◆ **Directive**
Go through the material below and put "Uproar" wherever "Pandemonium" appears, then write it all out again with nothing else changed.

◆ **Extracted data**

···

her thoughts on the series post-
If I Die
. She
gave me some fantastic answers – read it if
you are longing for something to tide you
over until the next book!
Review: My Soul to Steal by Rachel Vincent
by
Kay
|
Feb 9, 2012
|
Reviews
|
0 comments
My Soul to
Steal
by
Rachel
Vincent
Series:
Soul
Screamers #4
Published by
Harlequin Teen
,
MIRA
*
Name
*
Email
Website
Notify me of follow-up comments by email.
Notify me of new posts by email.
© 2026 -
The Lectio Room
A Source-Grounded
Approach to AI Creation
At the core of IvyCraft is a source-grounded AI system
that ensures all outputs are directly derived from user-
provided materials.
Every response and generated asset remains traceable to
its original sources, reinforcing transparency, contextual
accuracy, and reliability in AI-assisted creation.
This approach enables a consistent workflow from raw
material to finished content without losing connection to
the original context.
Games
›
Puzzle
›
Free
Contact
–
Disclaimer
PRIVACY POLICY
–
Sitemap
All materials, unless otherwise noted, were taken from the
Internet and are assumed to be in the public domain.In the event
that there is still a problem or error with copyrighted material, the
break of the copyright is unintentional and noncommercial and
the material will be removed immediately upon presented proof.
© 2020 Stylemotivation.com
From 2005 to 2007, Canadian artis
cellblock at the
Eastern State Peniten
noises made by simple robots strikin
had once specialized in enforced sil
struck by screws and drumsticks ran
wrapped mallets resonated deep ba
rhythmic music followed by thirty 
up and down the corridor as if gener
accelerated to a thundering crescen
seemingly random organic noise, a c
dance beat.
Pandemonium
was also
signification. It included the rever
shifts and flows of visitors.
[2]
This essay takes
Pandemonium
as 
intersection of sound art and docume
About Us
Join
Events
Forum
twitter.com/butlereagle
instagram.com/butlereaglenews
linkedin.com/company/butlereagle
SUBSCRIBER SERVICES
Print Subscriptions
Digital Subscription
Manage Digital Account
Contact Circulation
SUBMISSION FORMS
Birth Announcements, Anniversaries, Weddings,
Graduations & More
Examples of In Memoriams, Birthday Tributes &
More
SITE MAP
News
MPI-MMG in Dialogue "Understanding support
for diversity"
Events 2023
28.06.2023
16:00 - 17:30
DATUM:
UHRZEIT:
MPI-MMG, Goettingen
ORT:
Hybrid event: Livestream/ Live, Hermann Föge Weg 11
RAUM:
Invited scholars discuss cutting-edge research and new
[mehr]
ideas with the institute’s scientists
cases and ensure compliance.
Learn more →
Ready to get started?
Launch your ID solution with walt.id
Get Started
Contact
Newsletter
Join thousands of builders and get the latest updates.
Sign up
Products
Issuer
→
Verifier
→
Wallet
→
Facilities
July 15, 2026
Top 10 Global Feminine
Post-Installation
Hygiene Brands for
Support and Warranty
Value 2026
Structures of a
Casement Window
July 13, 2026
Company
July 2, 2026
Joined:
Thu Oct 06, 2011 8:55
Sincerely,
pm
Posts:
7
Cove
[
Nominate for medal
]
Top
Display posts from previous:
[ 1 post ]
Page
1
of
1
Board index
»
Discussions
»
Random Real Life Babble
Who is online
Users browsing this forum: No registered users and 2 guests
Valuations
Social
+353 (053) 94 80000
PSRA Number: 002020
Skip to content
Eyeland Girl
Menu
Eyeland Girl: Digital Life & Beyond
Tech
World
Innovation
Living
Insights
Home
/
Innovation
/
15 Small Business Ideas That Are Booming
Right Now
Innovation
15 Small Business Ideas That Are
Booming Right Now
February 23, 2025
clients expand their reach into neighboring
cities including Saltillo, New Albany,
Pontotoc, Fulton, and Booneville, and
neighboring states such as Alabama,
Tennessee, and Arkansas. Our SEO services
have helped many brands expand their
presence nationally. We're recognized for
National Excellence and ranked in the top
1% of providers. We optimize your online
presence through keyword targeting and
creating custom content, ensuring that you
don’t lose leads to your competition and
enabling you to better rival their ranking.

···

◆ **Solution to this task**
her thoughts on the series post-
If I Die
. She
gave me some fantastic answers – read it if
you are longing for something to tide you
over until the next book!
Review: My Soul to Steal by Rachel Vincent
by
Kay
|
Feb 9, 2012
|
Reviews
|
0 comments
My Soul to
Steal
by
Rachel
Vincent
Series:
Soul
Screamers #4
Published by
Harlequin Teen
,
MIRA
*
Name
*
Email
Website
Notify me of follow-up comments by email.
Notify me of new posts by email.
© 2026 -
The Lectio Room
A Source-Grounded
Approach to AI Creation
At the core of IvyCraft is a source-grounded AI system
that ensures all outputs are directly derived from user-
provided materials.
Every response and generated asset remains traceable to
its original sources, reinforcing transparency, contextual
accuracy, and reliability in AI-assisted creation.
This approach enables a consistent workflow from raw
material to finished content without losing connection to
the original context.
Games
›
Puzzle
›
Free
Contact
–
Disclaimer
PRIVACY POLICY
–
Sitemap
All materials, unless otherwise noted, were taken from the
Internet and are assumed to be in the public domain.In the event
that there is still a problem or error with copyrighted material, the
break of the copyright is unintentional and noncommercial and
the material will be removed immediately upon presented proof.
© 2020 Stylemotivation.com
From 2005 to 2007, Canadian artis
cellblock at the
Eastern State Peniten
noises made by simple robots strikin
had once specialized in enforced sil
struck by screws and drumsticks ran
wrapped mallets resonated deep ba
rhythmic music followed by thirty 
up and down the corridor as if gener
accelerated to a thundering crescen
seemingly random organic noise, a c
dance beat.
Uproar
was also
signification. It included the rever
shifts and flows of visitors.
[2]
This essay takes
Uproar
as 
intersection of sound art and docume
About Us
Join
Events
Forum
twitter.com/butlereagle
instagram.com/butlereaglenews
linkedin.com/company/butlereagle
SUBSCRIBER SERVICES
Print Subscriptions
Digital Subscription
Manage Digital Account
Contact Circulation
SUBMISSION FORMS
Birth Announcements, Anniversaries, Weddings,
Graduations & More
Examples of In Memoriams, Birthday Tributes &
More
SITE MAP
News
MPI-MMG in Dialogue "Understanding support
for diversity"
Events 2023
28.06.2023
16:00 - 17:30
DATUM:
UHRZEIT:
MPI-MMG, Goettingen
ORT:
Hybrid event: Livestream/ Live, Hermann Föge Weg 11
RAUM:
Invited scholars discuss cutting-edge research and new
[mehr]
ideas with the institute’s scientists
cases and ensure compliance.
Learn more →
Ready to get started?
Launch your ID solution with walt.id
Get Started
Contact
Newsletter
Join thousands of builders and get the latest updates.
Sign up
Products
Issuer
→
Verifier
→
Wallet
→
Facilities
July 15, 2026
Top 10 Global Feminine
Post-Installation
Hygiene Brands for
Support and Warranty
Value 2026
Structures of a
Casement Window
July 13, 2026
Company
July 2, 2026
Joined:
Thu Oct 06, 2011 8:55
Sincerely,
pm
Posts:
7
Cove
[
Nominate for medal
]
Top
Display posts from previous:
[ 1 post ]
Page
1
of
1
Board index
»
Discussions
»
Random Real Life Babble
Who is online
Users browsing this forum: No registered users and 2 guests
Valuations
Social
+353 (053) 94 80000
PSRA Number: 002020
Skip to content
Eyeland Girl
Menu
Eyeland Girl: Digital Life & Beyond
Tech
World
Innovation
Living
Insights
Home
/
Innovation
/
15 Small Business Ideas That Are Booming
Right Now
Innovation
15 Small Business Ideas That Are
Booming Right Now
February 23, 2025
clients expand their reach into neighboring
cities including Saltillo, New Albany,
Pontotoc, Fulton, and Booneville, and
neighboring states such as Alabama,
Tennessee, and Arkansas. Our SEO services
have helped many brands expand their
presence nationally. We're recognized for
National Excellence and ranked in the top
1% of providers. We optimize your online
presence through keyword targeting and
creating custom content, ensuring that you
don’t lose leads to your competition and
enabling you to better rival their ranking.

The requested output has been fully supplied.